CAE and KF Aerospace announce SkyAlyne Canada joint venture
CAE and KF Aerospace have announced that they have aligned to form SkyAlyne Canada Inc., a 50/50 joint venture that will focus on developing and delivering world-class military pilot and aircrew training in Canada.
May 1, 2018 By CAE
By establishing the SkyAlyne joint venture, CAE and KF Aerospace are bringing together two Canadian companies with unmatched experience and capabilities in the delivery of pilot and aircrew training in Canada. Currently, CAE and KF Aerospace deliver all phases of pilot training to the Royal Canadian Air Force (RCAF) through the NATO Flying Training in Canada (NFTC) program managed by CAE, and the Contracted Flying Training and Support (CFTS) program managed by KF Aerospace. The two companies will continue to manage these programs as currently contracted, while SkyAlyne focuses on building synergies between the two programs and ensuring the RCAF has access to world-class training to meet current and future needs.
“The union of our two companies through the SkyAlyne Canada joint venture brings together proven expertise in all phases of pilot training, and helps ensure this key industrial capability can be developed and delivered by Canadian companies for Canada,” said Marc Parent, President & CEO, CAE. “SkyAlyne Canada will draw on the resources and experience of both CAE and KF Aerospace, along with many industry partners in our supply chain across the country, to design and develop innovative pilot and aircrew training solutions that can meet the current and future training needs of Canada and our allies.”

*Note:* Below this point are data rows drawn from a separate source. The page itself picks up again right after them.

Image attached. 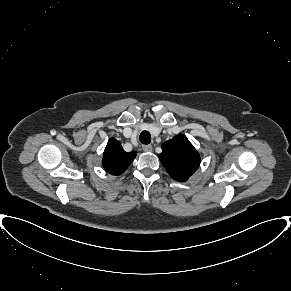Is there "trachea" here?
I'll return each instance as SVG.
<instances>
[{
  "label": "trachea",
  "mask_w": 291,
  "mask_h": 291,
  "mask_svg": "<svg viewBox=\"0 0 291 291\" xmlns=\"http://www.w3.org/2000/svg\"><path fill=\"white\" fill-rule=\"evenodd\" d=\"M139 140L142 144H149L151 142V135L148 131H142Z\"/></svg>",
  "instance_id": "1"
}]
</instances>
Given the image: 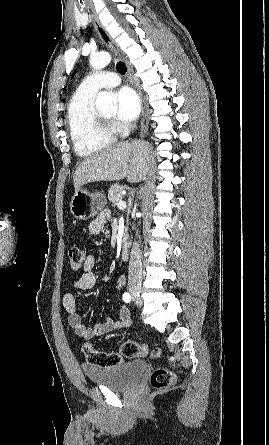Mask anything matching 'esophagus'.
I'll return each instance as SVG.
<instances>
[{
  "instance_id": "34e87169",
  "label": "esophagus",
  "mask_w": 269,
  "mask_h": 445,
  "mask_svg": "<svg viewBox=\"0 0 269 445\" xmlns=\"http://www.w3.org/2000/svg\"><path fill=\"white\" fill-rule=\"evenodd\" d=\"M93 25L104 41V43L111 49V51L118 56L121 60L125 62L126 68H127V74L130 82L132 85L136 88L140 99H141V123H140V135L143 137L147 130H148V124H149V118H148V112H147V105L143 96V93L141 91V88L138 83H136L133 79V70L132 67L127 60L126 56L123 54V52L120 50L119 46L115 43V41L111 38V36L108 34V32L105 30V28L102 26L100 21L97 18H93Z\"/></svg>"
}]
</instances>
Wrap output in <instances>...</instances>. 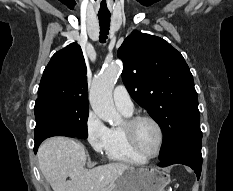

“The SkyAlyne Canada joint venture between two long-established Canadian aerospace leaders is a significant milestone,” said Barry Lapointe, CEO, KF Aerospace. “SkyAlyne will build on Canada’s proud heritage started during World War II as an international leader in military aircrew training, and we look forward to working with CAE through the SkyAlyne joint venture to develop next-generation pilot and aircrew training solutions in Canada.”